• PROBLEM TO WORK ON
What is needed here is every line of the records that includes "Pembrokeshire".
━━━━━━
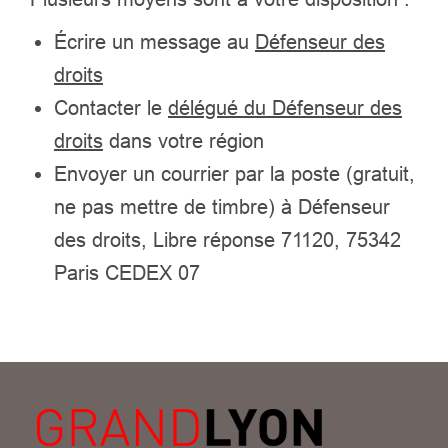
Écrire un message au
Défenseur des
droits
Contacter le
délégué du Défenseur des
droits
dans votre région
Envoyer un courrier par la poste (gratuit,
ne pas mettre de timbre) à Défenseur
des droits, Libre réponse 71120, 75342
Paris CEDEX 07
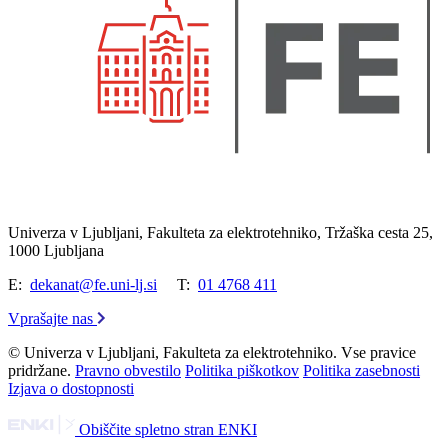
Univerza v Ljubljani, Fakulteta za elektrotehniko, Tržaška cesta 25,
1000 Ljubljana
E:
dekanat@fe.uni-lj.si
T:
01 4768 411
Vprašajte nas
© Univerza v Ljubljani, Fakulteta za elektrotehniko. Vse pravice
pridržane.
Pravno obvestilo
Politika piškotkov
Politika zasebnosti
Izjava o dostopnosti
Obiščite spletno stran ENKI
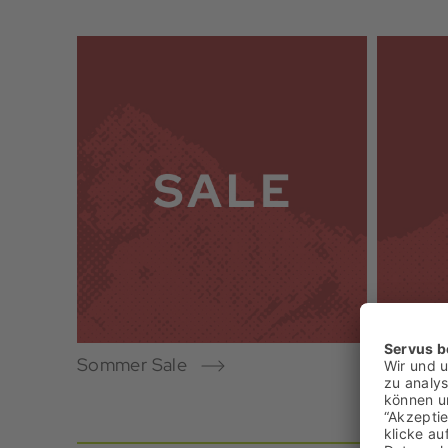
Sommer Sale
Running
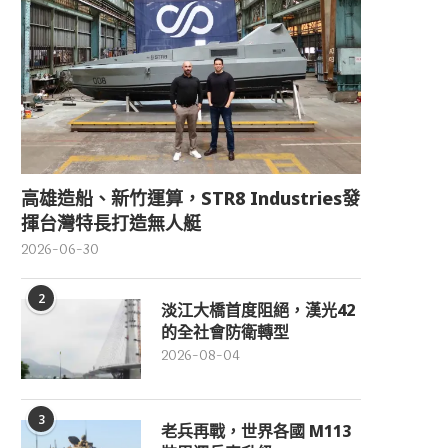
高雄造船、新竹運算，STR8 Industries發
揮台灣特長打造無人艇
2026-06-30
2
淡江大橋首度阻絕，漢光42
的全社會防衛轉型
2026-08-04
3
老兵再戰，世界各國 M113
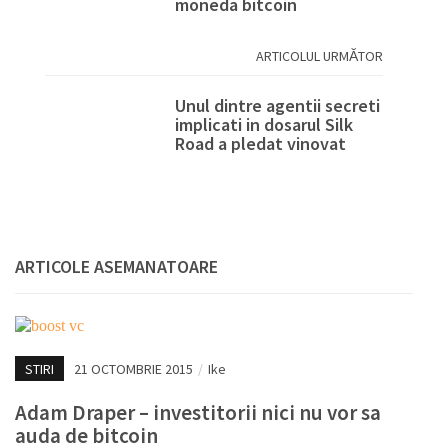
moneda bitcoin
ARTICOLUL URMĂTOR
Unul dintre agentii secreti
implicati in dosarul Silk
Road a pledat vinovat
ARTICOLE ASEMANATOARE
STIRI
21 OCTOMBRIE 2015
/
Ike
Adam Draper – investitorii nici nu vor sa
auda de bitcoin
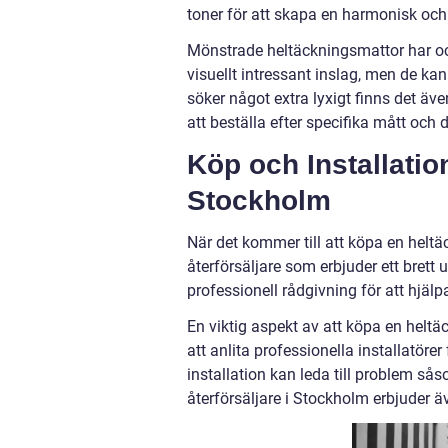
toner för att skapa en harmonisk och
Mönstrade heltäckningsmattor har oc
visuellt intressant inslag, men de k
söker något extra lyxigt finns det 
att beställa efter specifika mått och 
Köp och Installatio
Stockholm
När det kommer till att köpa en heltä
återförsäljare som erbjuder ett brett
professionell rådgivning för att hjälpa
En viktig aspekt av att köpa en helt
att anlita professionella installatörer
installation kan leda till problem s
återförsäljare i Stockholm erbjuder ä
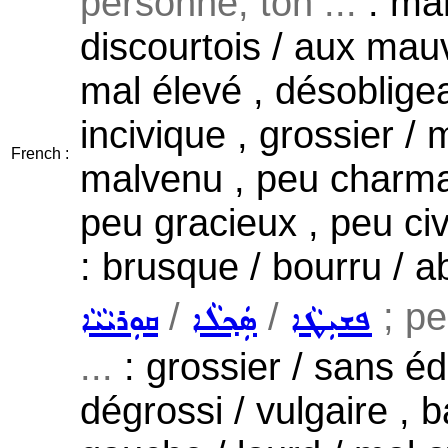
personne, ton ...
: man
discourtois / aux mau
mal élevé , désobligean
incivique , grossier / 
French :
malvenu , peu charman
peu gracieux , peu civi
: brusque / bourru / a
/
/
; pe
ܦܫܝܼܛܵܐ
ܣܲܟ݂ܠܵܐ
ܩܘܼܪܝܵܝܵܐ
...
: grossier / sans éd
dégrossi / vulgaire , 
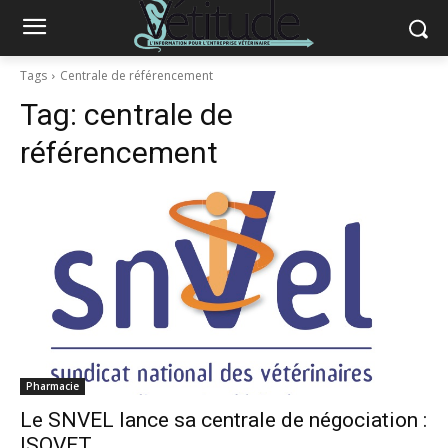
Tags
Centrale de référencement
Tag:
centrale de
référencement
Pharmacie
Le SNVEL lance sa centrale de négociation :
ISOVET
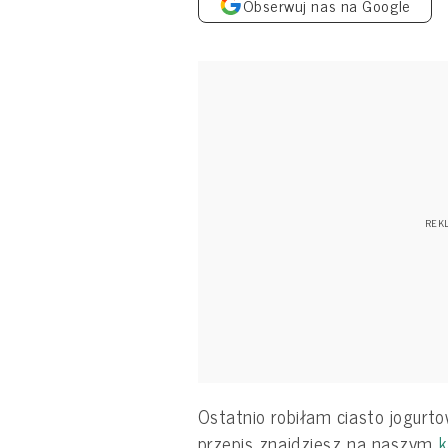
Obserwuj nas na Google
Ostatnio robiłam ciasto jogurt
przepis znajdziesz na naszym
k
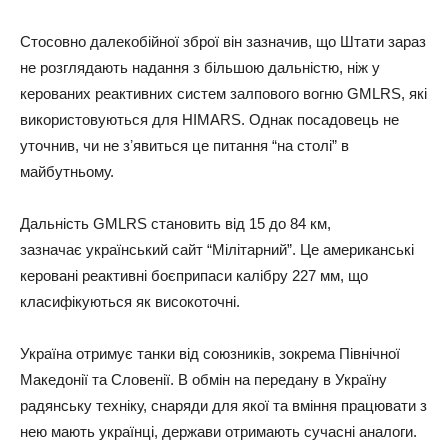
Стосовно далекобійної зброї він зазначив, що Штати зараз
не розглядають надання з більшою дальністю, ніж у
керованих реактивних систем залпового вогню GMLRS, які
використовуються для HIMARS. Однак посадовець не
уточнив, чи не зʼявиться це питання “на столі” в
майбутньому.
Дальність GMLRS становить від 15 до 84 км,
зазначає український сайт “Мілітарний”. Це американські
керовані реактивні боєприпаси калібру 227 мм, що
класифікуються як високоточні.
Україна отримує танки від союзників, зокрема Північної
Македонії та Словенії. В обмін на передану в Україну
радянську техніку, снаряди для якої та вміння працювати з
нею мають українці, держави отримають сучасні аналоги.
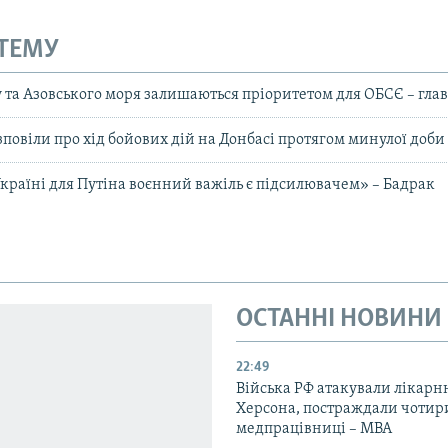
 ТЕМУ
та Азовського моря залишаються пріоритетом для ОБСЄ – глава
зповіли про хід бойових дій на Донбасі протягом минулої доби
Україні для Путіна воєнний важіль є підсилювачем» – Бадрак
ОСТАННІ НОВИНИ
22:49
Війська РФ атакували лікарн
Херсона, постраждали чотир
медпрацівниці – МВА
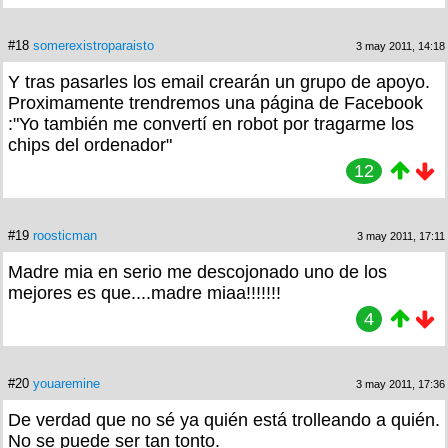
#18
somerexistroparaisto
3 may 2011, 14:18
Y tras pasarles los email crearán un grupo de apoyo.
Proximamente trendremos una página de Facebook
:"Yo también me convertí en robot por tragarme los
chips del ordenador"
12
#19
roosticman
3 may 2011, 17:11
Madre mia en serio me descojonado uno de los
mejores es que....madre miaa!!!!!!!
4
#20
youaremine
3 may 2011, 17:36
De verdad que no sé ya quién está trolleando a quién.
No se puede ser tan tonto.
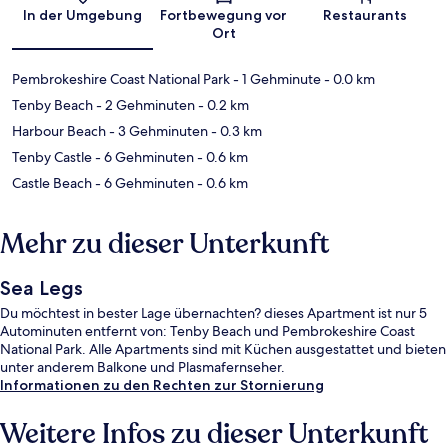
Karte
In der Umgebung
Fortbewegung vor
Restaurants
Ort
Pembrokeshire Coast National Park
- 1 Gehminute
- 0.0 km
Tenby Beach
- 2 Gehminuten
- 0.2 km
Harbour Beach
- 3 Gehminuten
- 0.3 km
Tenby Castle
- 6 Gehminuten
- 0.6 km
Castle Beach
- 6 Gehminuten
- 0.6 km
Mehr zu dieser Unterkunft
Sea Legs
Du möchtest in bester Lage übernachten? dieses Apartment ist nur 5
Autominuten entfernt von: Tenby Beach und Pembrokeshire Coast
National Park. Alle Apartments sind mit Küchen ausgestattet und bieten
unter anderem Balkone und Plasmafernseher.
Informationen zu den Rechten zur Stornierung
Weitere Infos zu dieser Unterkunft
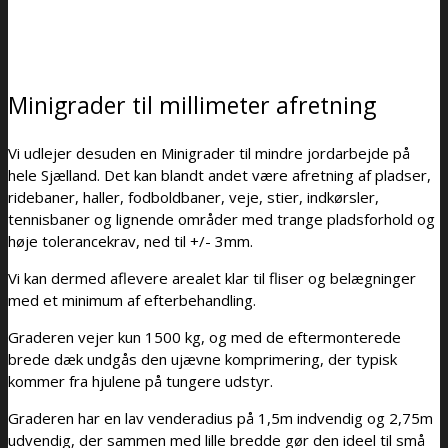
Minigrader til millimeter afretning
Vi udlejer desuden en Minigrader til mindre jordarbejde på
hele Sjælland. Det kan blandt andet være afretning af pladser,
ridebaner, haller, fodboldbaner, veje, stier, indkørsler,
tennisbaner og lignende områder med trange pladsforhold og
høje tolerancekrav, ned til +/- 3mm.
Vi kan dermed aflevere arealet klar til fliser og belægninger
med et minimum af efterbehandling.
Graderen vejer kun 1500 kg, og med de eftermonterede
brede dæk undgås den ujævne komprimering, der typisk
kommer fra hjulene på tungere udstyr.
Graderen har en lav venderadius på 1,5m indvendig og 2,75m
udvendig, der sammen med lille bredde gør den ideel til små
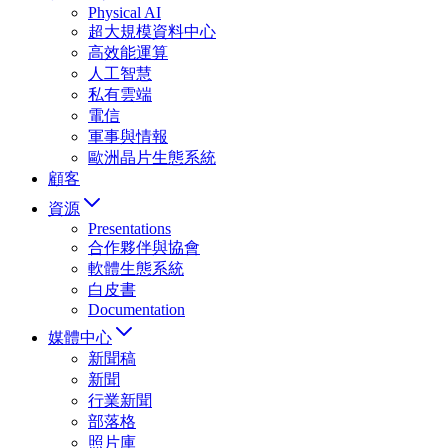
Physical AI
超大規模資料中心
高效能運算
人工智慧
私有雲端
電信
軍事與情報
歐洲晶片生態系統
顧客
資源
Presentations
合作夥伴與協會
軟體生態系統
白皮書
Documentation
媒體中心
新聞稿
新聞
行業新聞
部落格
照片庫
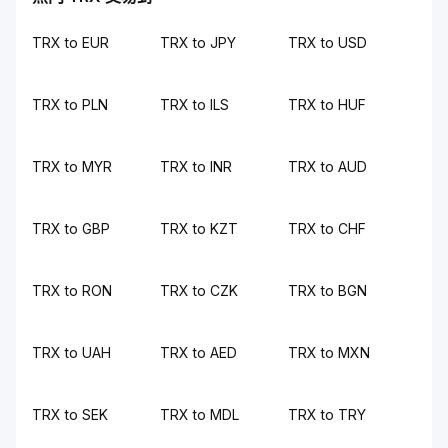
TRX to EUR
TRX to JPY
TRX to USD
TRX to PLN
TRX to ILS
TRX to HUF
TRX to MYR
TRX to INR
TRX to AUD
TRX to GBP
TRX to KZT
TRX to CHF
TRX to RON
TRX to CZK
TRX to BGN
TRX to UAH
TRX to AED
TRX to MXN
TRX to SEK
TRX to MDL
TRX to TRY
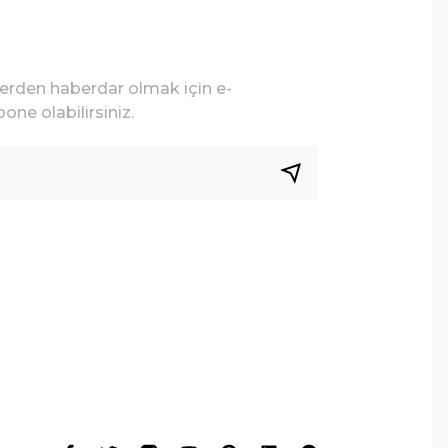
lerden haberdar olmak için e-
one olabilirsiniz.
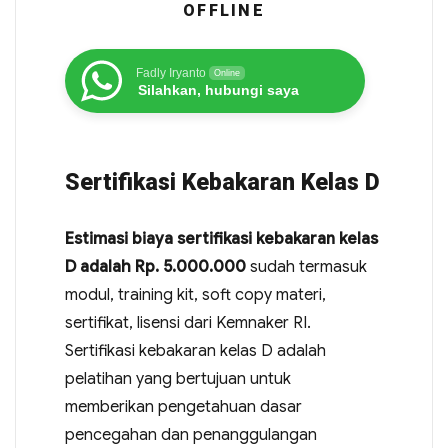
OFFLINE
Fadly Iryanto
Online
Silahkan, hubungi saya
Sertifikasi Kebakaran Kelas D
Estimasi biaya sertifikasi kebakaran kelas
D adalah Rp. 5.000.000
sudah termasuk
modul, training kit, soft copy materi,
sertifikat, lisensi dari Kemnaker RI.
Sertifikasi kebakaran kelas D adalah
pelatihan yang bertujuan untuk
memberikan pengetahuan dasar
pencegahan dan penanggulangan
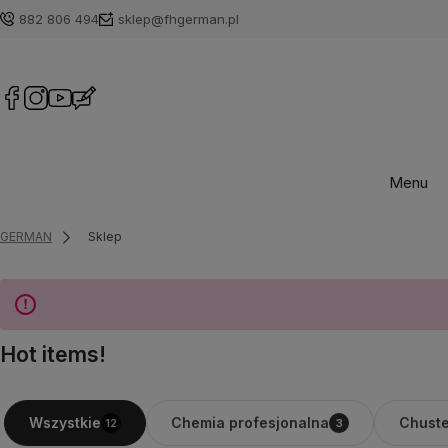
882 806 494
sklep@fhgerman.pl
Menu
GERMAN
Sklep
Hot items!
Chemia profesjonalna
Chuste
Wszystkie
12
3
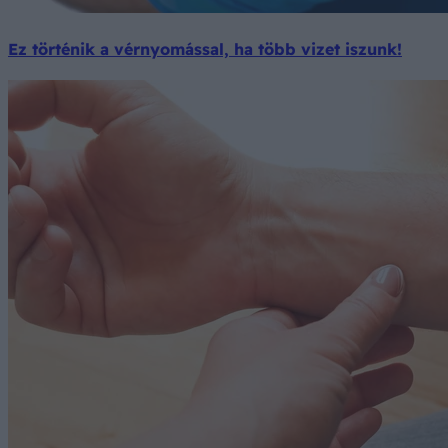
Ez történik a vérnyomással, ha több vizet iszunk!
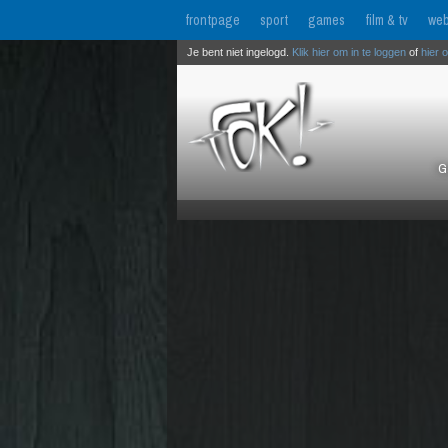
frontpage
sport
games
film & tv
web
Je bent niet ingelogd.
Klik hier om in te loggen
of
hier 
G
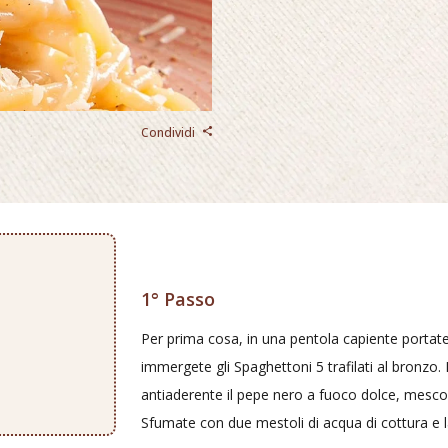
Condividi
1° Passo
Per prima cosa, in una pentola capiente portate 
immergete gli Spaghettoni 5 trafilati al bronzo.
antiaderente il pepe nero a fuoco dolce, mescol
Sfumate con due mestoli di acqua di cottura e l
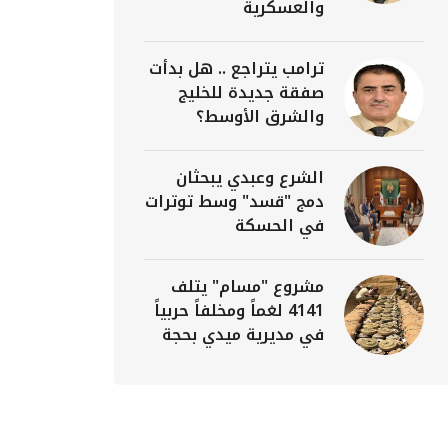
والعسكرية
ترامب يتراجع .. هل بدأت
صفقة جديدة للخليج
والشرق الأوسط؟
الشرع وعبدي يبحثان
دمج "قسد" وسط توترات
في الحسكة
مشروع "مسام" يتلف
4141 لغماً ومخلفاً حربياً
في مديرية ميدي بحجة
━━━━━━
• RESULT OF THE TASK
Pembrokeshire Coast National Park
Autominuten entfernt von: Tenby Beach und Pembrokeshire Coast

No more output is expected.